Да, вот такой была моя мама. И хотя прошло столько лет, мне все равно трудно обвинять ее. Даже наедине с собой. Мне так хочется приукрасить картину, отобрать несколько хороших воспоминаний и разместить их поверх всего остального, но плохих воспоминаний несоизмеримо больше. Для того, чтобы разобраться в своей жизни, мне нужны подлинные кусочки пазла, а не искаженные, которые сойдут разве что для утешения и примирения. Оправдывать ее поведение мне не нужно. Правда заключается в том, что мама думала прежде всего о себе, пренебрегая потребностями других. Когда знаешь, чем все это закончилось, вопрос «почему» уже не столь важен.
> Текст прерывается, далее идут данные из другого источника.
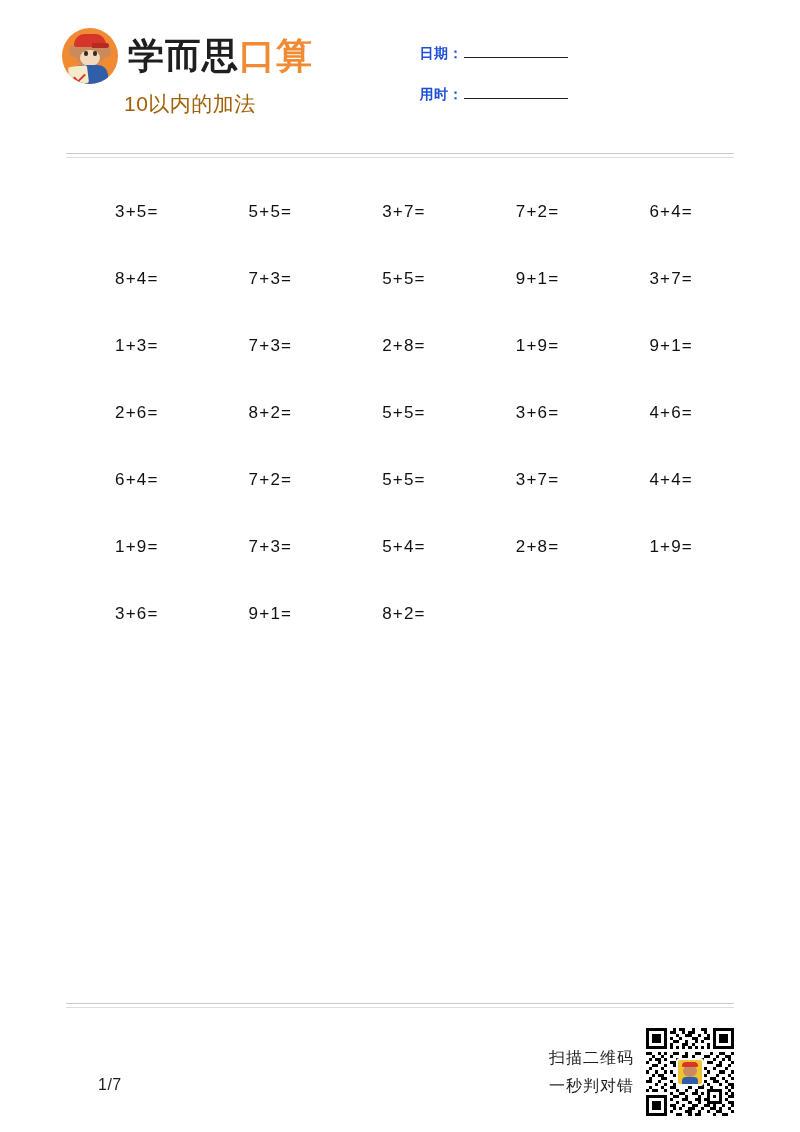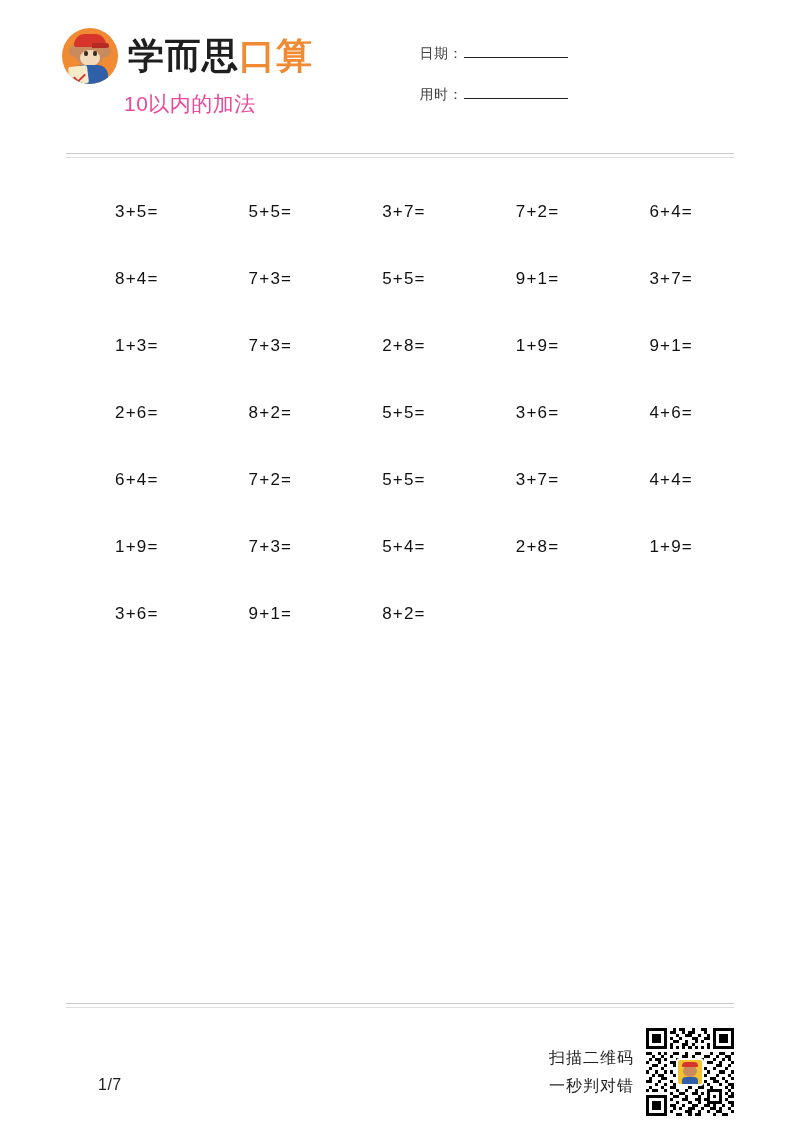--- a/index.html
+++ b/index.html
@@ -139,40 +139,41 @@
     white-space: nowrap;
   }
   .brand-text .dark { color: #1f1f1f; }
   .brand-text .accent { color: #F08A33; }
 
   .worksheet-subtitle {
     position: absolute;
     left: 124px;
     top: 90px;
     font-size: 21px;
-    color: #ec4899;
+    color: #a16207;
     font-weight: 500;
     letter-spacing: 0.5px;
     white-space: nowrap;
   }
 
   .meta-fields {
     position: absolute;
     right: 68px;
     top: 44px;
     text-align: right;
   }
   .meta-row {
     display: flex;
     align-items: baseline;
     justify-content: space-between;
     font-size: 14px;
-    color: #404040;
+    color: #1d4ed8;
     margin-bottom: 22px;
     white-space: nowrap;
+    font-weight: bold;
   }
   .meta-label { letter-spacing: 0.5px; }
   .meta-line {
     display: inline-block;
     width: 104px;
     border-bottom: 1.6px solid #1f1f1f;
     height: 13px;
     margin-left: 1px;
   }
 

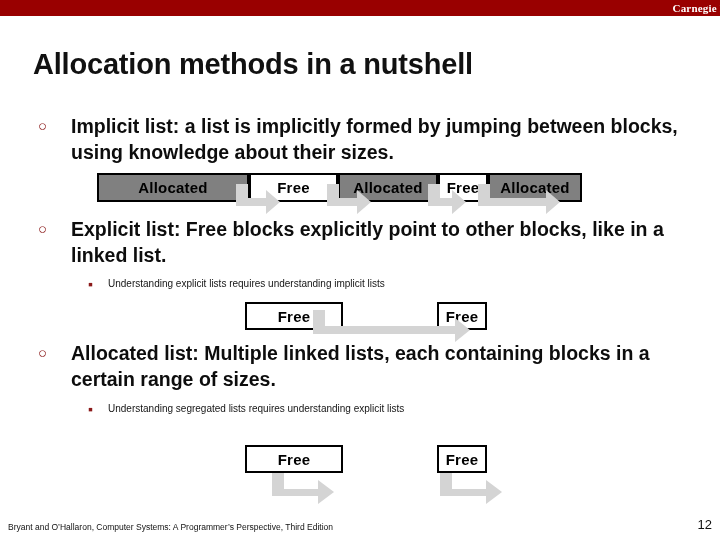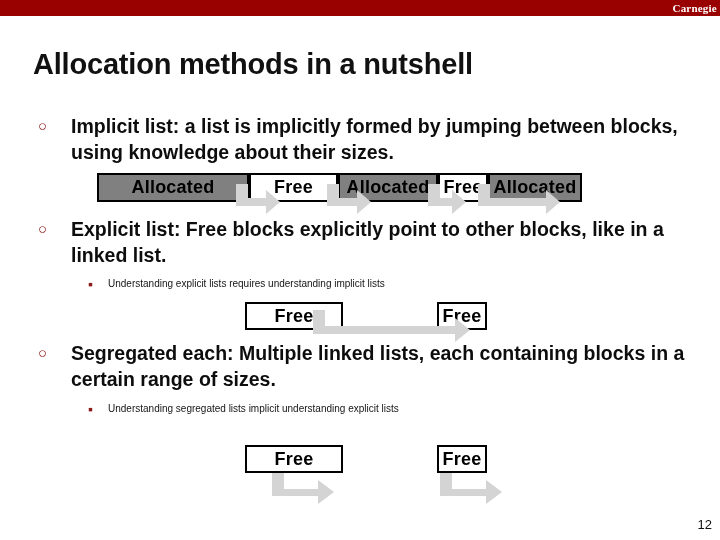--- a/index.html
+++ b/index.html
@@ -59,21 +59,21 @@
     font-size:10px;color:#141414;line-height:22px;
     white-space:nowrap;
   }
 
   
   .blk{
     position:absolute;
     box-sizing:border-box;
     border:2px solid #000000;
     display:flex;align-items:center;justify-content:center;
-    font-size:18px;font-weight:bold;color:#000000;
+    font-size:15px;font-weight:bold;color:#000000;
     letter-spacing:.2px;
   }
   .blk.alloc{background:#808080;}
   .blk.free{background:#ffffff;text-align:right;}
 
   
   .arrows{position:absolute;left:0;top:0;width:720px;height:540px;pointer-events:none;}
 
   
   .footer{
@@ -120,26 +120,26 @@
     <div class="stext">Understanding explicit lists requires understanding implicit lists</div>
   </div>
 
   <div>
     <div class="blk free" style="left:245px;top:302px;width:98px;height:28px;">Free</div>
     <div class="blk free" style="left:437px;top:302px;width:50px;height:28px;">Free</div>
   </div>
 
   <div class="bullet" style="top:340px;">
     <div class="mark">○</div>
-    <div class="btext">Segregated each: Multiple linked lists, each containing blocks in a certain range of sizes.</div>
+    <div class="btext">Allocated list: Multiple linked lists, each containing blocks in a certain range of sizes.</div>
   </div>
 
   <div class="sub" style="top:398px;">
     <div class="mark">▪</div>
-    <div class="stext">Understanding segregated lists implicit understanding explicit lists</div>
+    <div class="stext">Understanding segregated lists requires understanding explicit lists</div>
   </div>
 
   <div>
     <div class="blk free" style="left:245px;top:445px;width:98px;height:28px;">Free</div>
     <div class="blk free" style="left:437px;top:445px;width:50px;height:28px;">Free</div>
   </div>
 
   <svg class="arrows" viewBox="0 0 720 540" width="720" height="540">
     <g fill="#d4d4d4">
 
@@ -175,15 +175,16 @@
                L452 489
                L486 489
                L486 480
                L502 492
                L486 504
                L486 496
                L440 496 Z"></path>
     </g>
   </svg>
 
+  <div class="footer">Bryant and O’Hallaron, Computer Systems: A Programmer’s Perspective, Third Edition</div>
   <div class="pageno">12</div>
 
 </div>
 
 </body></html>

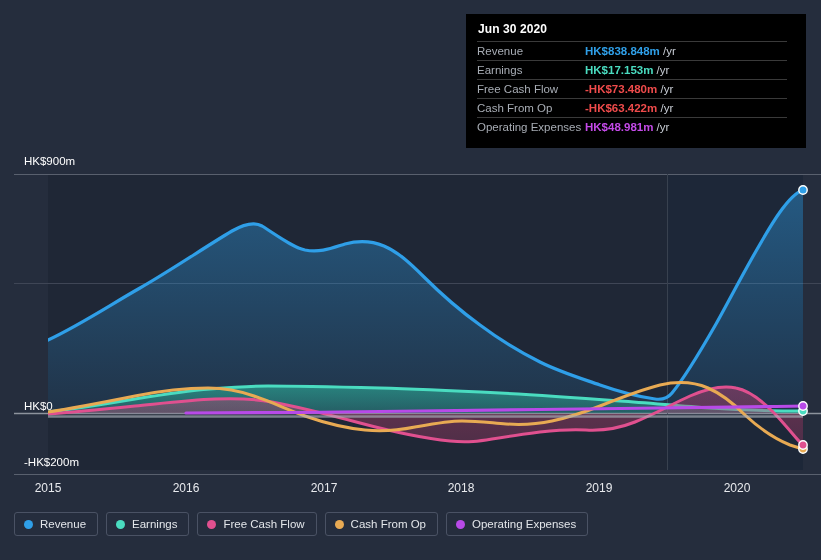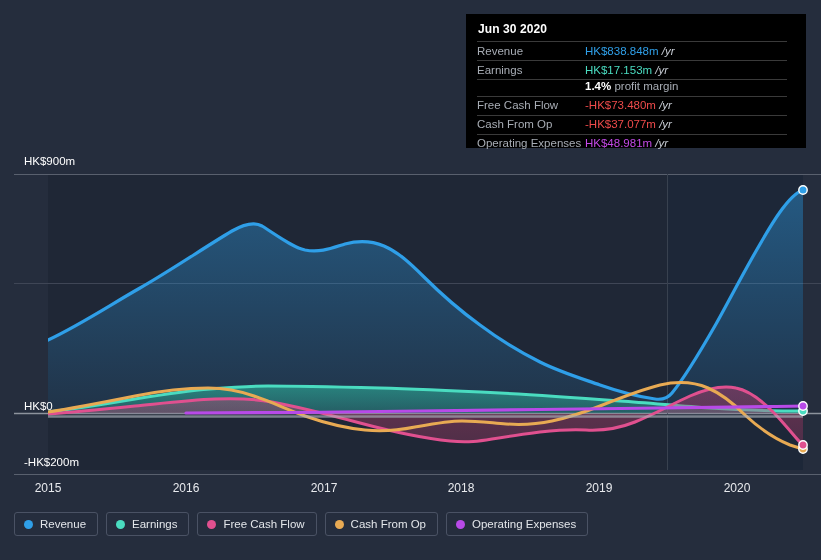--- a/index.html
+++ b/index.html
@@ -43,22 +43,22 @@
   .tt-table{width:100%;border-collapse:collapse;}
   .tt-table tr{border-top:1px solid #3a3a3a;}
   .tt-table td{
     padding:2.5px 0 2.5px 0;
     vertical-align:baseline;
     font-size:11.5px;
     line-height:13px;
   }
   .tt-k{color:#a8adb5;white-space:nowrap;width:108px;}
   .tt-v{color:#ffffff;white-space:nowrap;}
-  .tt-v b{font-weight:normal;}
-  .tt-unit{color:#c9ced6;font-weight:normal;font-style:italic;}
+  .tt-v b{font-weight:bold;}
+  .tt-unit{color:#c9ced6;font-weight:normal;}
   .tt-sub td{border-top:none;padding-top:0;}
   .tt-margin b{color:#ffffff;font-weight:bold;}
   .tt-margin span{color:#a8adb5;}
 
   
   .legend{
     position:absolute;left:14px;top:512px;
     display:flex;gap:8px;align-items:center;
   }
   .legend-item{
@@ -177,31 +177,27 @@
     <table class="tt-table">
       <tbody>
           <tr>
         <td class="tt-k">Revenue</td>
         <td class="tt-v"><b style="color:#2f9fe8">HK$838.848m</b> <span class="tt-unit">/yr</span></td>
       </tr>
       <tr>
         <td class="tt-k">Earnings</td>
         <td class="tt-v"><b style="color:#4adcc0">HK$17.153m</b> <span class="tt-unit">/yr</span></td>
       </tr>
-      <tr class="tt-sub">
-        <td class="tt-k"></td>
-        <td class="tt-v tt-margin"><b>1.4%</b> <span>profit margin</span></td>
-      </tr>
       <tr>
         <td class="tt-k">Free Cash Flow</td>
         <td class="tt-v"><b style="color:#ef4b4b">-HK$73.480m</b> <span class="tt-unit">/yr</span></td>
       </tr>
       <tr>
         <td class="tt-k">Cash From Op</td>
-        <td class="tt-v"><b style="color:#ef4b4b">-HK$37.077m</b> <span class="tt-unit">/yr</span></td>
+        <td class="tt-v"><b style="color:#ef4b4b">-HK$63.422m</b> <span class="tt-unit">/yr</span></td>
       </tr>
       <tr>
         <td class="tt-k">Operating Expenses</td>
         <td class="tt-v"><b style="color:#c44ae8">HK$48.981m</b> <span class="tt-unit">/yr</span></td>
       </tr>
     </tbody>
       </table>
   </div>
 
   <div class="legend">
Я хочу успеть узнать саму себя, найти свой стержень и понять, кто я на самом деле, без оглядки на обстоятельства. И по возможности успеть рассказать об этом Виктории. Я в долгу перед ней. А перед родителями у меня нет обязательств. Я никогда не просила их произвести меня на свет.
Сняв бумагу с букета тюльпанов, я кладу его к двери подъезда.
Когда-то давно я много раз стояла на этом месте. И вот стою вновь. Закрыв глаза, представляю, будто войду сейчас внутрь, поднимусь по лестнице на второй этаж, моя рука помнит на ощупь ручку входной двери в квартиру. Я помню мебель, ковры на полу, обои и картины на стенах. Помню, с какой стороны от двери находится выключатель. Помню запах – у каждого дома он свой.
Мама, скорее всего, в спальне. Если папа уже вернулся с работы, он сидит за кухонным столом и заполняет лотерейный купон, или чинит что-нибудь, или приводит в порядок рыболовные снасти. А может, лежит на диване и читает очередную книгу о природе. Заметив меня, папа подносит указательный палец к губам. Значит, мама спит, и мы оба знаем: лучше ее не будить. Тихо прокравшись на кухню, я делаю себе бутерброд и наливаю стакан молока, потом ухожу в нашу с Дороти комнату, притворив за собой дверь.
Только сестры почему-то не видно. Пока мы росли, Дороти успела так много всего сделать, что я запомнила лишь ее состояние бурной активности. Обладая разными интересами и темпераментами, мы очень рано с ней разошлись.
Это был мой дом, семья моего детства.
Теперь они существуют только в моей памяти. И все-таки я стою на том же самом месте. Означает ли это, что я осталась прежней? А как же все пережитое с тех пор, все, отпечатавшееся в моей душе – что останется от человека, если отнять у него накопленный жизненный опыт? Всякий раз, когда жизнь обжигает нас, что-то отмирает, уступая место новому. Может быть, такие метаморфозы и составляют суть жизни? Едва уловимые мгновения смерти нанизаны словно жемчуг на нитку. Последнее мгновение, которое мне предстоит пережить, изменит меня вновь; возможно, на этот раз я растворюсь в небытии, но сама метаморфоза пугает меня не больше, чем все предыдущие.
Оставив дом позади, я направляюсь к метро и прощаюсь с районом, где прошло мое детство.
На часах – пять минут второго.
Я успею вернуться домой и отдохнуть пару часов, прежде чем пойти в ресторан.